Alors qu’une nouvelle vague de chaleur s’abat sur la France, avec des températures atteignant jusqu’à 40 °C, l’ONG Oxfam a publié ce jeudi 18 juin un rapport alarmant sur l’impact du changement climatique sur la santé publique. Ce document met en exergue la vulnérabilité de la France face à ce phénomène, dont les conséquences sanitaires sont de plus en plus préoccupantes.
EN BREF
- 5 398 décès liés aux vagues de chaleur en 2025 en France
- Risque accru de maladies infectieuses et de problèmes de santé mentale
- Les populations les plus vulnérables sont les plus touchées
Selon l’étude d’Oxfam, les vagues de chaleur représentent un grave danger pour la santé des Français. En 2025, elles ont causé 5 398 décès, une situation qui pourrait s’aggraver si les tendances actuelles se poursuivent. Le rapport souligne également que l’espérance de vie pourrait diminuer de plus de deux mois à Perpignan d’ici 2050 en raison de l’augmentation des températures et de la fréquence des canicules.
Les effets de la chaleur ne se limitent pas seulement aux décès. Oxfam note une augmentation significative des risques d’insuffisance rénale aiguë, avec une hausse de 70 % durant les vagues de chaleur de plus de sept jours. De plus, les infarctus du myocarde et les accidents vasculaires cérébraux voient également leur incidence augmenter, respectivement de 7 % et de 3,8 % par degré supplémentaire au-dessus d’un seuil local de température.

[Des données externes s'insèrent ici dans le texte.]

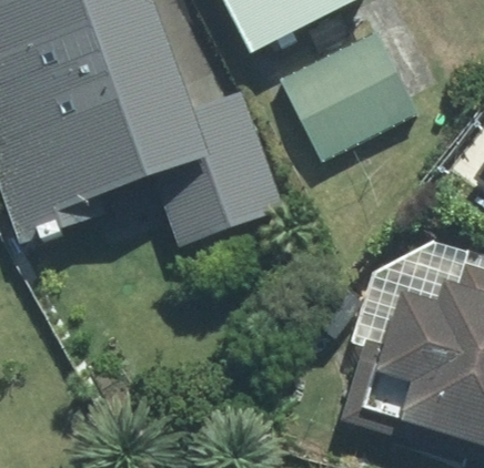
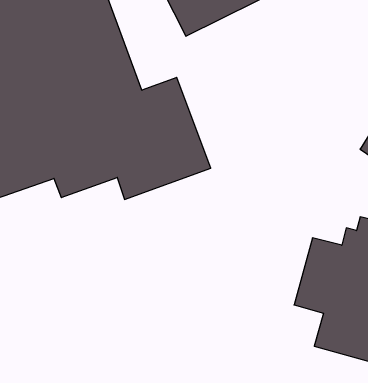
building: [276,34,412,161] -> none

La chaleur impacte aussi la santé mentale, avec une aggravation des troubles anxieux. Les médicaments, souvent mal adaptés aux conditions climatiques extrêmes, peuvent exacerber ces risques. En effet, seuls 7 des 20 médicaments les plus prescrits en France peuvent être conservés à des températures supérieures à 30 °C, ce qui pose un problème majeur pour les personnes fragiles.
Par ailleurs, l’augmentation des températures favorise la propagation des maladies infectieuses. Oxfam a observé que, en 2025, la France a enregistré plus de cas de chikungunya que l’ensemble de l’Union européenne au cours des dix années précédentes. Anna-Bella Failloux, professeure en entomologie médicale à l’Institut Pasteur, explique que le réchauffement climatique favorise le cycle de développement des moustiques tigres, augmentant ainsi le risque d’épidémies.

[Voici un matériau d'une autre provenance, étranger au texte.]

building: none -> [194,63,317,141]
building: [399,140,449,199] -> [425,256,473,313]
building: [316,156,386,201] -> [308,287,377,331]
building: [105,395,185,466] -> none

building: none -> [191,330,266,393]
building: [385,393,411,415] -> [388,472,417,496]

Les inondations, autre conséquence du changement climatique, représentent également une menace pour la santé publique. Elles facilitent la propagation de pathogènes comme certaines souches d’Escherichia coli ou de salmonelles.
Les effets du changement climatique ne touchent pas tous les Français de la même manière. L’étude d’Oxfam révèle que la mortalité liée à la chaleur était 31 % plus élevée en 2025 dans les 10 départements les plus pauvres du pays par rapport aux 10 départements les plus riches. De plus, les femmes sont particulièrement exposées aux risques, avec un taux de mortalité par AVC de 65 % plus élevé que celui des hommes, en raison d’une reconnaissance tardive de leurs symptômes.

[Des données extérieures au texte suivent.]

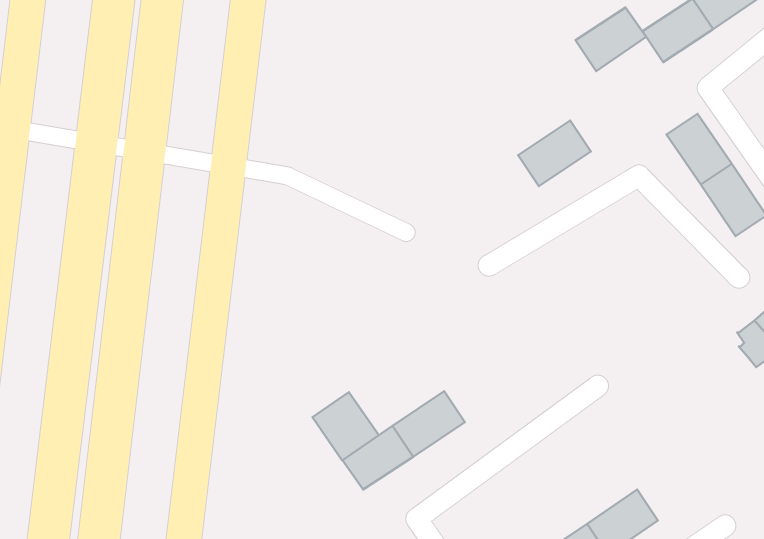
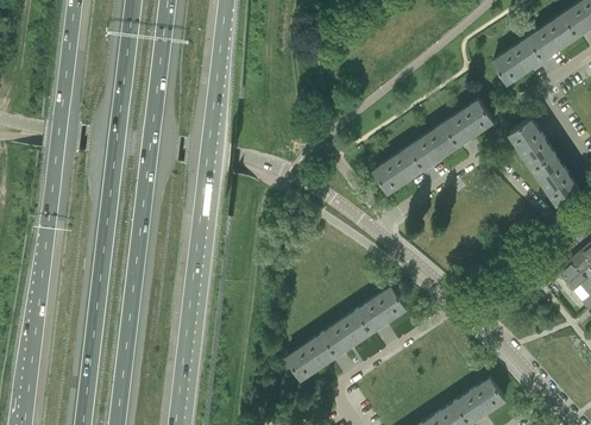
building: [576,7,646,71] -> [441,102,490,146]
building: none -> [371,149,420,194]
building: none -> [354,288,403,333]
building: [312,392,379,460] -> none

L’ONG alerte sur le fait que la crise climatique et la crise du système de santé s’entrelacent, menant à une situation catastrophique si des mesures ne sont pas prises rapidement. Oxfam appelle à une sortie immédiate des énergies fossiles et à un plan de redressement du système de santé, estimé à 6 milliards d’euros par an. La rénovation des logements mal isolés et des hôpitaux est également essentielle.
Pour financer ces projets, Oxfam suggère de solliciter les entreprises responsables de la crise climatique, en citant TotalEnergies comme exemple. Selon l’ONG, 17 mois de bénéfices de cette entreprise suffiraient à couvrir les investissements nécessaires pour adapter le secteur de la santé au changement climatique d’ici 2050. Enfin, Oxfam exhorte le gouvernement français à établir des politiques publiques sanitaires de prévention efficaces afin de protéger les populations les plus vulnérables.
Face à ces défis majeurs, la mobilisation et l’action collective s’avèrent plus que jamais nécessaires pour faire face aux conséquences du changement climatique sur la santé publique.